In the records below, count each line where the word "yang" appears, and reply with that number only.

---- Material for this exercise

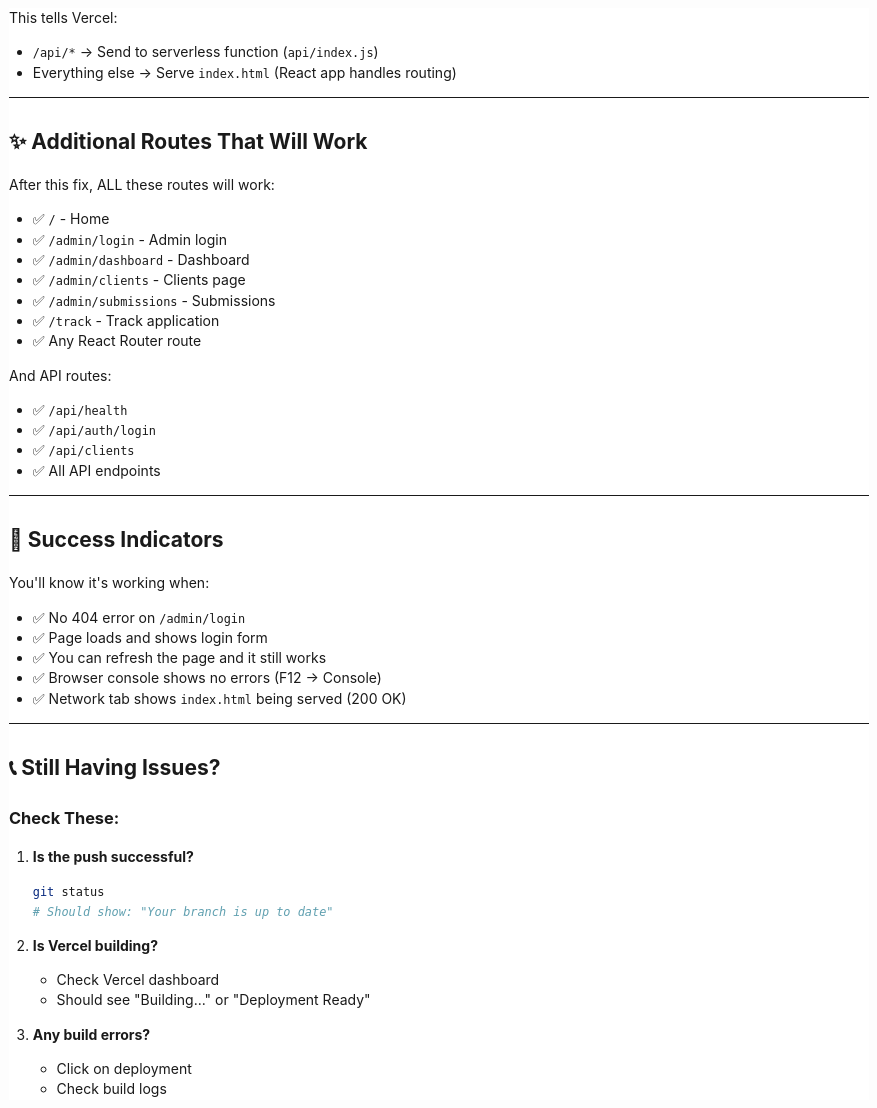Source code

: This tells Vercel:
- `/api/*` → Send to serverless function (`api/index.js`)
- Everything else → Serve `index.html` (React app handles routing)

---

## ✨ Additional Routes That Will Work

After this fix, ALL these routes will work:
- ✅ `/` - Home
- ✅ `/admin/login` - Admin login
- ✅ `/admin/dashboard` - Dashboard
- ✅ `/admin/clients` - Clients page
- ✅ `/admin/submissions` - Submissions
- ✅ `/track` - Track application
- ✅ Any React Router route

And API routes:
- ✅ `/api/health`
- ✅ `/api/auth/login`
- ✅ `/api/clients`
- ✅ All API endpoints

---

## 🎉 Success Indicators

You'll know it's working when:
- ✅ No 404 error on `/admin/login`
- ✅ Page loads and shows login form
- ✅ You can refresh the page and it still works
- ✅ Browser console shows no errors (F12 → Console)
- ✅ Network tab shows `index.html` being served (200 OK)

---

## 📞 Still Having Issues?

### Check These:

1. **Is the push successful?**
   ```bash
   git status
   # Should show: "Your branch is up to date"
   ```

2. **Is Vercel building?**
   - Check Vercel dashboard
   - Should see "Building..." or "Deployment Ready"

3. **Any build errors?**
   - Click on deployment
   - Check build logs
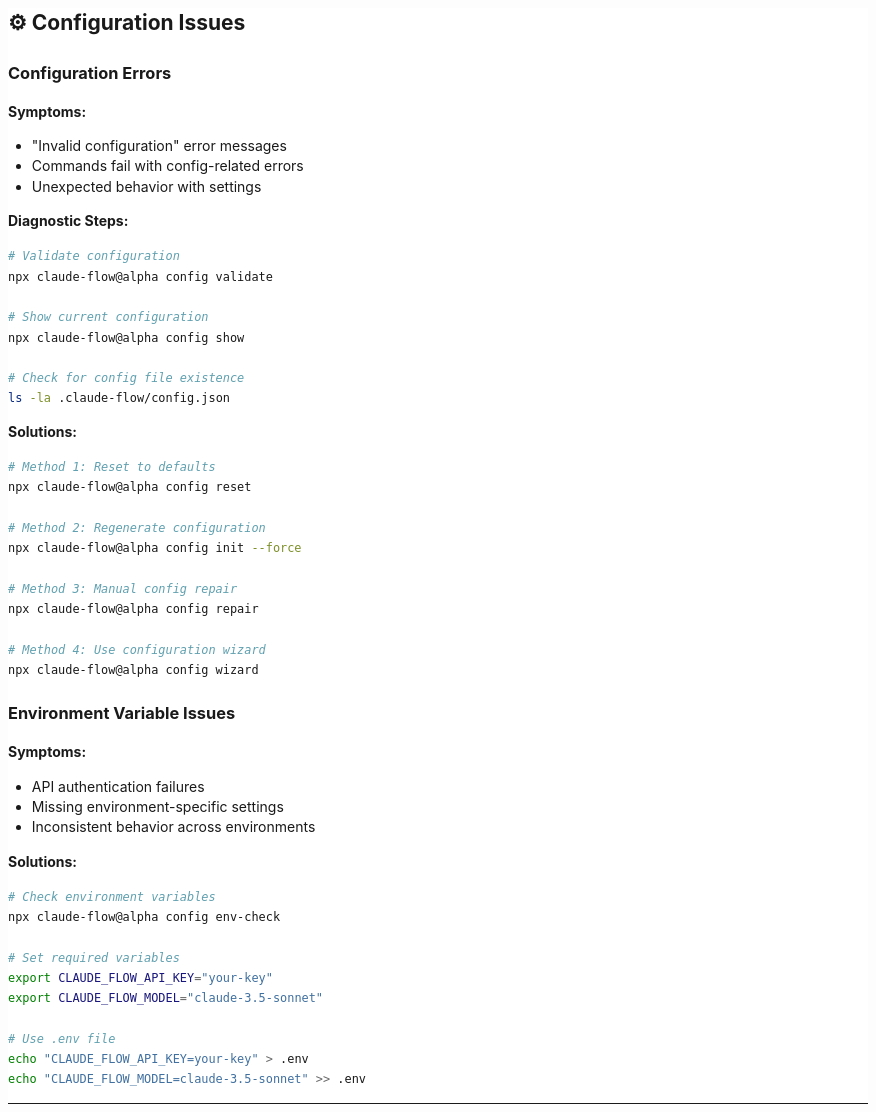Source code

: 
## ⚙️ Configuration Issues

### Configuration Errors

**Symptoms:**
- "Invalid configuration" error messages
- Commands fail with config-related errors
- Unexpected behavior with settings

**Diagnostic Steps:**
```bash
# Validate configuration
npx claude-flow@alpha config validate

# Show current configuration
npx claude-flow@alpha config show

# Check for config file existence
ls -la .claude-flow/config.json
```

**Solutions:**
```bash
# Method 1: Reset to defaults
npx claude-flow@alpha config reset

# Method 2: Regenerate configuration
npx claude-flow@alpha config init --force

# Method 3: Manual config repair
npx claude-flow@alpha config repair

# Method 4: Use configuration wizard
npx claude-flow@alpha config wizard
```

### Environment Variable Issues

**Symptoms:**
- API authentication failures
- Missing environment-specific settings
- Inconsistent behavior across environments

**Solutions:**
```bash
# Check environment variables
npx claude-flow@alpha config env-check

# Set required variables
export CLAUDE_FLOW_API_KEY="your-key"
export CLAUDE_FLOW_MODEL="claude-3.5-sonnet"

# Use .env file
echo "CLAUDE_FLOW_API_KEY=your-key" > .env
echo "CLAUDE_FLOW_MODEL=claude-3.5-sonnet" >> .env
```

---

--------
---- Material for this exercise

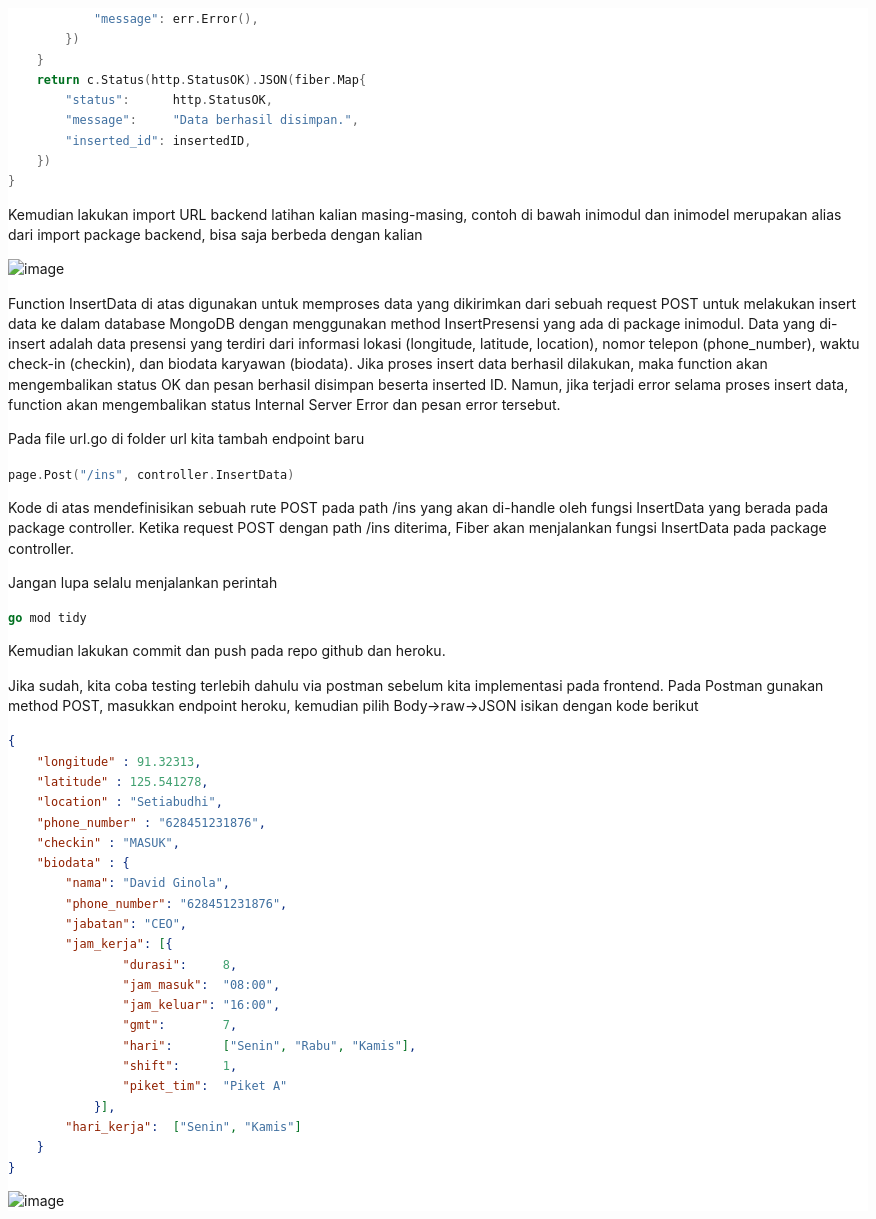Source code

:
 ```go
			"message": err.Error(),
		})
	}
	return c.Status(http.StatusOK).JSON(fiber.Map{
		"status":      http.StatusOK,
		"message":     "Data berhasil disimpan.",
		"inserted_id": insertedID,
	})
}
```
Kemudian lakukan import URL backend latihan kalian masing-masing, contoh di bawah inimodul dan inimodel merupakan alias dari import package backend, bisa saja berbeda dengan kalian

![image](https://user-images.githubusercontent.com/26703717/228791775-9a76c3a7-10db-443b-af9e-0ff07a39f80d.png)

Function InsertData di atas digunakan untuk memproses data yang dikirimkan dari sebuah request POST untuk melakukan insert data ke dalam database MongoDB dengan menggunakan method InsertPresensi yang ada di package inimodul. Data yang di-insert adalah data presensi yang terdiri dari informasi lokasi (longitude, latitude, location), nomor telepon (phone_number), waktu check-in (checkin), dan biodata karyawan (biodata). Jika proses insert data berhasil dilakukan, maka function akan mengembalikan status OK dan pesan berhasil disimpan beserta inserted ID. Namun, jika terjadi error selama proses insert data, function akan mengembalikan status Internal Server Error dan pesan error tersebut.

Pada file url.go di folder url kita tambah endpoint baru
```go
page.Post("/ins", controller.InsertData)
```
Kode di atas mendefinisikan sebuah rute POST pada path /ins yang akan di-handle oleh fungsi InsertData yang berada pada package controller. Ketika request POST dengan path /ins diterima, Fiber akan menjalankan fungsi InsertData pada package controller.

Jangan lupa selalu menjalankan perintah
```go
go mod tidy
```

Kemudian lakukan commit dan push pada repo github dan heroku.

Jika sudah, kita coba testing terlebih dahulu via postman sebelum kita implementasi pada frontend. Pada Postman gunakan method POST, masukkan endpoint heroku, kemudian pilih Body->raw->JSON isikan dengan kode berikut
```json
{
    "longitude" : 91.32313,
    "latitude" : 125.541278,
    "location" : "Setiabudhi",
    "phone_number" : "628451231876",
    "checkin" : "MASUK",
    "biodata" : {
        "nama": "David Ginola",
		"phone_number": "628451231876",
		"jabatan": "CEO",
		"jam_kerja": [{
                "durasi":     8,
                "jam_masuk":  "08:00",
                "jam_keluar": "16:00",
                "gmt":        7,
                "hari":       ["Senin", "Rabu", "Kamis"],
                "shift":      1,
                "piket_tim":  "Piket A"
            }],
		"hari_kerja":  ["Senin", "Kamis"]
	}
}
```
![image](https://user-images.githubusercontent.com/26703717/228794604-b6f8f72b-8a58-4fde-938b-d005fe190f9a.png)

--------
---- Material for this exercise

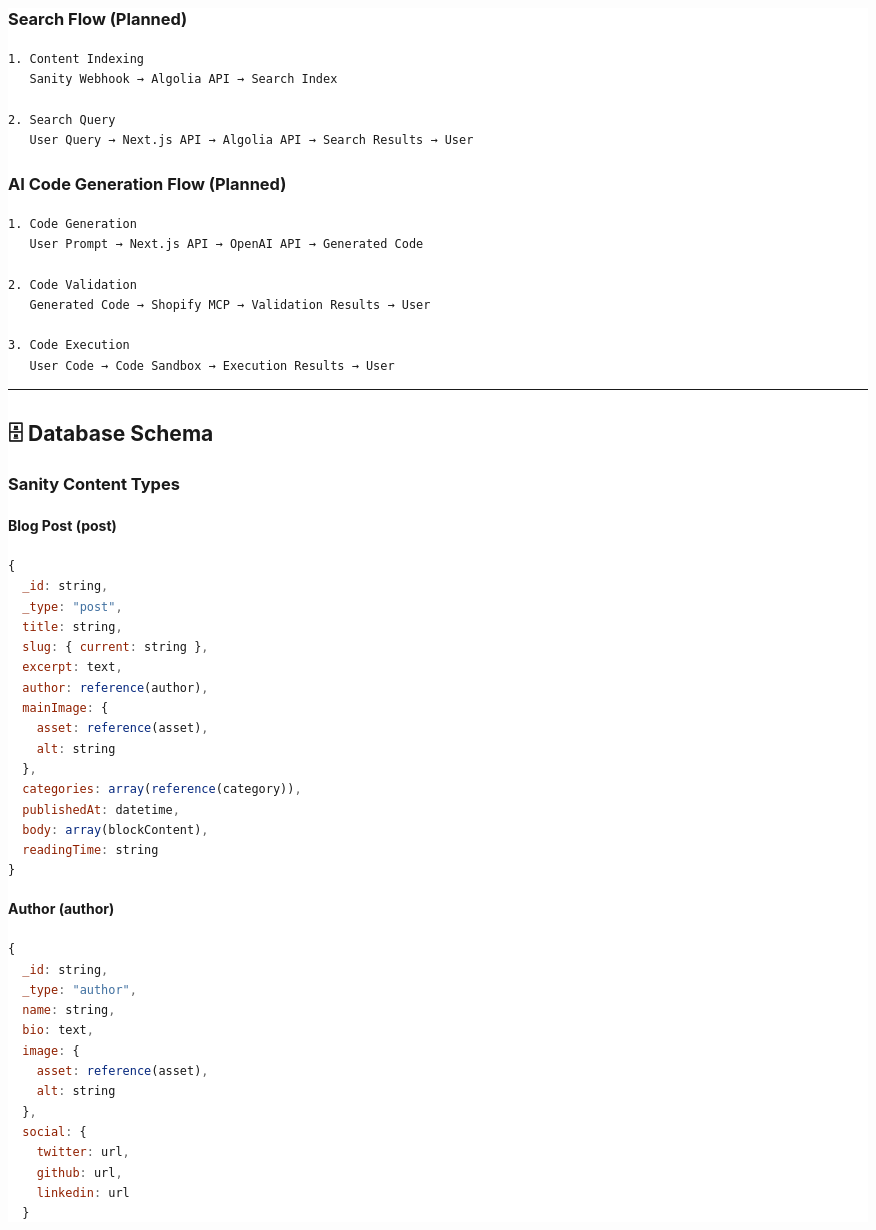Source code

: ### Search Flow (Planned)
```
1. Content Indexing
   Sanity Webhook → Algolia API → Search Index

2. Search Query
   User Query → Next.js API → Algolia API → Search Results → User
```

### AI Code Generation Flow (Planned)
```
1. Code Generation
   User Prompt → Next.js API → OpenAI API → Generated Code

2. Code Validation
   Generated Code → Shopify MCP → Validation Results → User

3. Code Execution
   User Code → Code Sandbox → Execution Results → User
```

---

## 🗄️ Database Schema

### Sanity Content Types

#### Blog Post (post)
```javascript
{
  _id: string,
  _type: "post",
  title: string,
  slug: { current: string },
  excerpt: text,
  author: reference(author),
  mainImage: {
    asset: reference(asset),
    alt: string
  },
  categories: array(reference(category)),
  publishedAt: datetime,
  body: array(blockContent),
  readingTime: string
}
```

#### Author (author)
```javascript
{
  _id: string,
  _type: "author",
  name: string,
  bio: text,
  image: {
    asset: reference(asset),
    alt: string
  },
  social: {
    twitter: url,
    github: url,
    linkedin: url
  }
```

--------

**Problem solution:** 2